California AG Sues Water Bottle Companies over Biodegradability Claims

October 26, 2011

Attorney General Kamala D. Harris filed a “greenwashing” lawsuit on Wednesday against three companies alleged to have made false and misleading claims by marketing plastic water bottles as “100 percent biodegradable and recyclable.”

It is illegal under California law to label a plastic food or beverage container as biodegradable.

Plastic takes thousands of years to biodegrade and may never do so in a landfill, and Wednesday’s lawsuit is the first government action to enforce the state’s landmark environmental marketing law, according to Harris.

“These companies’ actions violate state law and mislead consumers,” said in a stateement. “Californians are committed to recycling and protecting the environment, but these efforts are undermined by the false and misleading claims these companies make when they wrongly advertise their products as ‘biodegradable.'”

Balance and AquaMantra sell their products in plastic water bottles marketed by ENSO Plastics LLC. According to the label, ENSO claims that a microbial additive created the “first truly biodegradable and recyclable” plastic bottle. The bottles’ labeling states that the bottles will break down in less than five years in a typical landfill or compost environment, but that claim is false because the additive does not speed up the centuries-long process required to break down plastic.

The claim of recycling is also deceptive. The microbial additive put into the bottle is considered by the Association of Post Consumer Plastic Recyclers to be a “destructive contaminant” that can compromise the strength of the products they make, according to Harris.

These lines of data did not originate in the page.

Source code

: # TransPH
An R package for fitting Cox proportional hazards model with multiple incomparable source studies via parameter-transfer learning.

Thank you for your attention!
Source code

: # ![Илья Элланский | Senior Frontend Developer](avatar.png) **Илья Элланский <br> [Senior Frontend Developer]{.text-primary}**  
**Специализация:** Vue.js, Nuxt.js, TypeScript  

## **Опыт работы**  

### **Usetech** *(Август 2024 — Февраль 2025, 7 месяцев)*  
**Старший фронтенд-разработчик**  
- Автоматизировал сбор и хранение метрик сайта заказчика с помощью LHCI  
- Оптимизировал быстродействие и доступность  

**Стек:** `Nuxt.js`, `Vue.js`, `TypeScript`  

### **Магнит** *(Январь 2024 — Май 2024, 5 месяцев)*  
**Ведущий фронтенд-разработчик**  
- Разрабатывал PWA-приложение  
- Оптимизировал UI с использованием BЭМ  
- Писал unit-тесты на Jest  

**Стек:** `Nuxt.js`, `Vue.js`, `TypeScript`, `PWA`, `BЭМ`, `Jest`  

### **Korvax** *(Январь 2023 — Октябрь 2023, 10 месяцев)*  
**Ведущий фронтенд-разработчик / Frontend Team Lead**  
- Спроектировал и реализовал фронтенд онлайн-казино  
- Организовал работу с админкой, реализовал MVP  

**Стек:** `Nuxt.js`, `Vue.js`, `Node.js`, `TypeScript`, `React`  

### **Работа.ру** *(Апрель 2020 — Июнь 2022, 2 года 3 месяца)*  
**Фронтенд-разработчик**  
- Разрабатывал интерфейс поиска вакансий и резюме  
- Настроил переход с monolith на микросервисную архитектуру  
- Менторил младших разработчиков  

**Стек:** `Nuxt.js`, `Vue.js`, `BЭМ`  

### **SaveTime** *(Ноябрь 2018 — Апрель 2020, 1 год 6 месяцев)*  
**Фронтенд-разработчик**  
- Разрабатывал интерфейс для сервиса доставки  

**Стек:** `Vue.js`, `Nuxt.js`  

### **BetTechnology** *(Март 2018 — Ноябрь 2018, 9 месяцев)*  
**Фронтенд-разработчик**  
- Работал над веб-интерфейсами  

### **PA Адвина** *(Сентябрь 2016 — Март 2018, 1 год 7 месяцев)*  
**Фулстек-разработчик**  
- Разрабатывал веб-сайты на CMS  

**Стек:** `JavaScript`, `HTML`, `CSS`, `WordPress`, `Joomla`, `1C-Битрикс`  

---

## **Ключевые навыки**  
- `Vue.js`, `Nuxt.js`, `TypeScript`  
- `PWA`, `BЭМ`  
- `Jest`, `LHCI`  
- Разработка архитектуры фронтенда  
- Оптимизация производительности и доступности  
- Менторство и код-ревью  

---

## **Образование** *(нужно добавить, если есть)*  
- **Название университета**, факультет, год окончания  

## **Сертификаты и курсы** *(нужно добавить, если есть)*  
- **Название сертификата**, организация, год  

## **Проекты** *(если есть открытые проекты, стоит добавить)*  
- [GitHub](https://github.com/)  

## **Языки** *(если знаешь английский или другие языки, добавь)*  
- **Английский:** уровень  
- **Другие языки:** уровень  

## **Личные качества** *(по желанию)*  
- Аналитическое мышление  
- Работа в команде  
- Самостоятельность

Consumers may buy these defendants’ bottles and either dispose of them incorrectly, on the assumption that they will biodegrade quickly, when in fact they will simply take up space in landfills, or they will try to recycle them, creating problems and costs for recyclers, Harris states.

In 2008, the California Legislature banned the use of words like “biodegradable,” “degradable,” or “decomposable” in the labeling of plastic food or beverage containers. Senate Bill 567, signed into law by the Governor this year, will expand that law to all plastic products beginning in 2013.